Locating authoritative and well-studied resources covering early wood-wheeled vehicles like stagecoaches and wagons as well as a broad contingent of business, ranch and military transports can be challenging.
After almost two decades of daily research, I still encounter folks looking for that one comprehensive book that covers everything. I’ll admit, it would be nice to have such a piece and while I try to never say ‘never’… truth is, it will never happen. Why? Because with tens of thousands of known makers and even more variations in design and manufacturing methods, the horse-drawn vehicle industry was just too massive to authoritatively and concisely cover in one simple volume today.
My personal pursuit of reliable and documentable information began before the internet had established itself as a household necessity. Early on, I was fortunate to find a used book store that sold western books in their “Americana” section. For years, I frequented this place, occasionally stumbling across a ‘find’ and purchasing it. I learned to comb through the footnotes, endnotes and bibliographies of each of these discoveries in an effort to uncover even more valuable answers and details.
Within a few years, the world wide web had grown to sufficient bandwidth and postings that it began to be more useful in locating primary source materials. (A word of caution and a reminder here that while the internet is full of information, not every posting on-line can be supported by facts.)
To start, grow and more fully develop your own western vehicle library, it’s important to keep a number of points in mind like…
- Dividing your focus into specific categories of interest can prove beneficial as it helps highlight the depth of the subjects.
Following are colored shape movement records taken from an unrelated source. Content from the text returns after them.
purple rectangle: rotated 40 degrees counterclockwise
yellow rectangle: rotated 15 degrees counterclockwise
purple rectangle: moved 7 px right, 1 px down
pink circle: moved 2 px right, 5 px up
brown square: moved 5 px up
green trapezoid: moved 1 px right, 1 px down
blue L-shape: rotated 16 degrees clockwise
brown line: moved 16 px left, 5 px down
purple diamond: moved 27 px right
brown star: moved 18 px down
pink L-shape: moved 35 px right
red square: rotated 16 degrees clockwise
Vehicle types, makers, geographic regions, historic ventures and/or specific time periods are just some of the potential categories to consider.
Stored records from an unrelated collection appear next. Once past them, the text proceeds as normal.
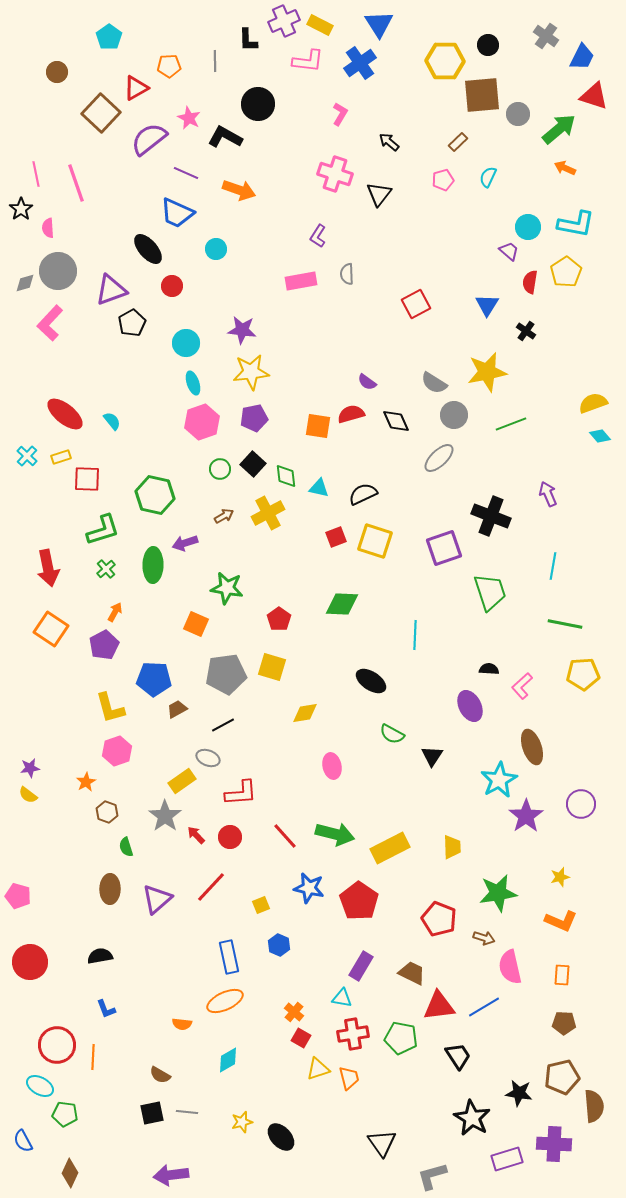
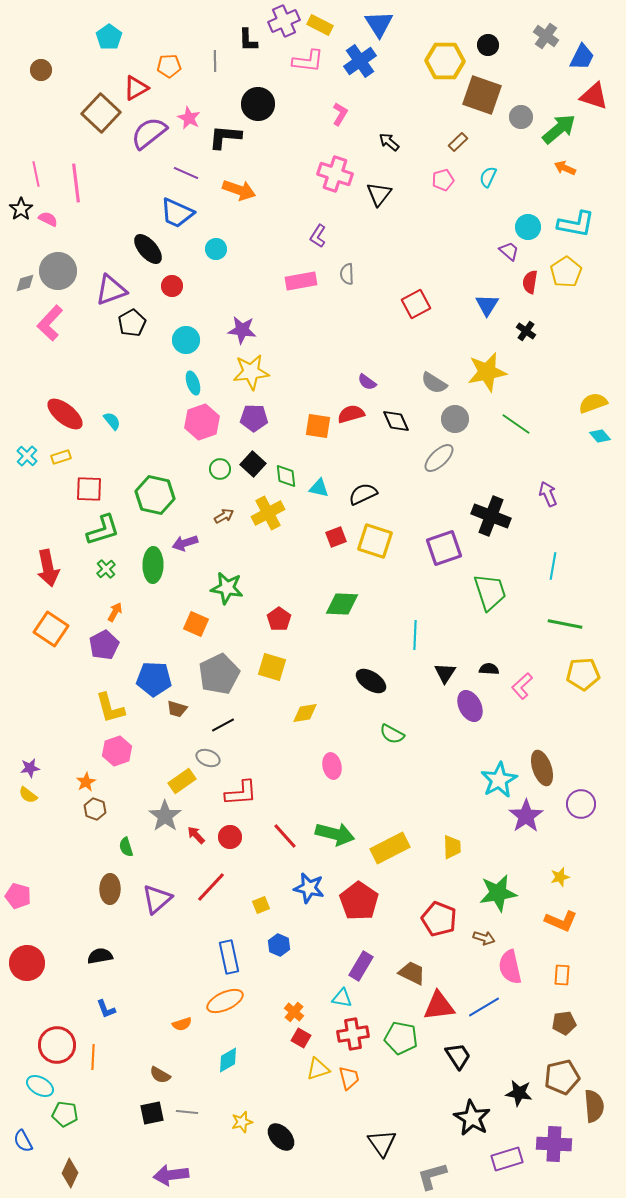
blue cross at (360, 63): moved 2 px up
brown circle at (57, 72): moved 16 px left, 2 px up
brown square at (482, 95): rotated 24 degrees clockwise
gray circle at (518, 114): moved 3 px right, 3 px down
black L-shape at (225, 137): rotated 24 degrees counterclockwise
purple semicircle at (149, 139): moved 6 px up
pink line at (76, 183): rotated 12 degrees clockwise
pink semicircle at (48, 228): moved 9 px up; rotated 120 degrees clockwise
cyan circle at (186, 343): moved 3 px up
gray circle at (454, 415): moved 1 px right, 4 px down
purple pentagon at (254, 418): rotated 12 degrees clockwise
green line at (511, 424): moved 5 px right; rotated 56 degrees clockwise
red square at (87, 479): moved 2 px right, 10 px down
gray pentagon at (226, 674): moved 7 px left; rotated 18 degrees counterclockwise
brown trapezoid at (177, 709): rotated 135 degrees counterclockwise
brown ellipse at (532, 747): moved 10 px right, 21 px down
black triangle at (432, 756): moved 13 px right, 83 px up
brown hexagon at (107, 812): moved 12 px left, 3 px up
red circle at (30, 962): moved 3 px left, 1 px down
brown pentagon at (564, 1023): rotated 10 degrees counterclockwise
orange semicircle at (182, 1024): rotated 24 degrees counterclockwise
- Scour bibliographies of books and articles for previously unknown works that may reinforce your interests.
- Subscribe to publications produced by organizations with similar interests…i.e… The Carriage Journal magazine, Farm Collector magazine, Wagon Tracks newsletter (Santa Fe Trail Association), National Stagecoach & Freight Wagon Association, American Chuck Wagon Association and others.
- Ask noted writers, historians and/or groups to recommend specific books. I provided an abbreviated list to the National Stagecoach & Freight Wagon Association a few years ago and I believe it’s still on their website.
- While there are some great contemporary works available today, remember that many early resources for antique wagons and coaches will be out-of-print. You may be successful finding more modern works in places like Amazon.com or Barnes & Noble but, others may require a bit of sleuthing within outlets like Ebay or smaller firms selling collector books and ephemera.
The Wheels That Won The West® Archives started with one book purchased in the mid-1990’s. Today, this extensive resource is made up of hundreds of rare books and even more original catalogs and early sales materials. Combined with thousands of primary source images, the collection has become an essential aspect of our research and ability to share historically accurate details with western vehicle enthusiasts the world over.